→ Try it: Continue the forum thread about the CFOP last layer guide from the point where it stops, ignoring the material that follows it.

→ Text segment:
Segment Open
# CFOP Last Layer Guide



## raacampbell (Jul 27, 2014)

** The guide that was posted here I made for my own use but thought I'd share with others in case they found it useful also. It seems it doesn't contribute anything new for people, so rather than put up a potentially confusing guide I am removing it. Thanks to those who read it and made constructive comments.


----------



## stoic (Jul 27, 2014)

I don't think you should:
-advocate white cross
-invent your own notation
Didn't read much further than that, sorry I was in a hurry.


----------



## raacampbell (Jul 27, 2014)

I wouldn't say I invented notation, in the sense that everything I implemented is comprehensible with little or no prior explanation. It's really just two minor symbol changes, but I find it's effective in improving readability. 

Can you elaborate on your white cross comment?


----------



## stoic (Jul 27, 2014)

I guess current thinking would be that it's highly debatable whether getting used to a single colour cross (as opposed to CN) is beneficial in the long run. 
I'm not hating btw, just giving critical feedback.


----------



## mark49152 (Jul 27, 2014)
Segment Closed
→ Supplied data:
Segment Open
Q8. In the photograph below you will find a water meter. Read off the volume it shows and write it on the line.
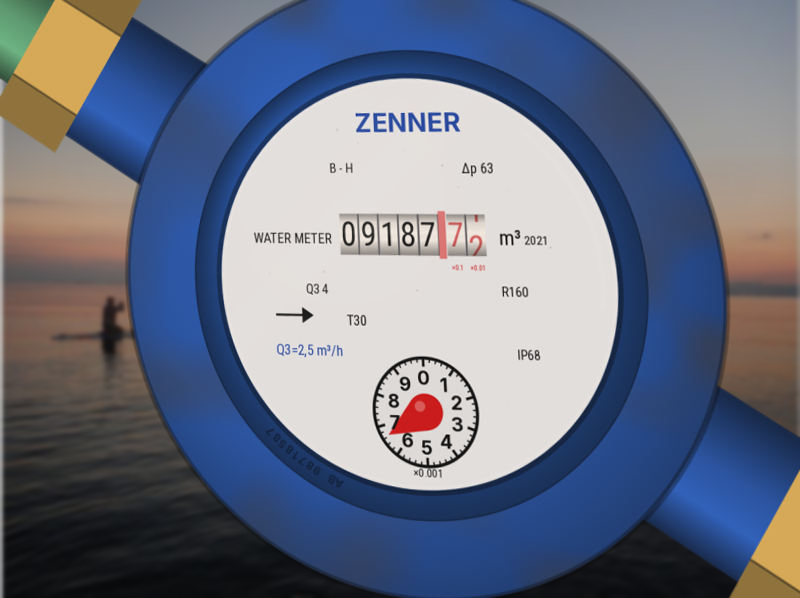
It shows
Segment Closed
→ Result of this task:
raacampbell said:


> I wouldn't say I invented notation, in the sense that everything I implemented is comprehensible with little or no prior explanation. It's really just two minor symbol changes, but I find it's effective in improving readability.


The only thing sillier than trying to change a widely-used standard notation is changing it by adding symbols that aren't on a keyboard and require special math formatting. Your doc is a good read and the academic paper style could suit some beginners well, but you're not doing anyone any favours by teaching them a breakaway notation.


----------



## goodatthis (Jul 28, 2014)

I think that the adding of characters actually improves readability, because it's much easier to read 

F R U R' U' F'
Than
FRURUF (I don't have those special characters on my keyboard)


In any sense, please do not try to change the current notation. I like the guide, but the notation is much less desirable than the current notation for the following reasons:

1. Hard to read.
2. Hard to say out loud, "R prime" is much easier to say than "R with a dot over it" or "R inverted"
3. x, y, and z rotations are easily distinguished from regular moves. And a notation for rotations in respect of faces is already in existence, like this, [r]
4. There simply aren't any shortcomings to current notation that have been remedied by yours.

Nice guide though! Good to see new members contributing!


----------



## 10461394944000 (Jul 28, 2014)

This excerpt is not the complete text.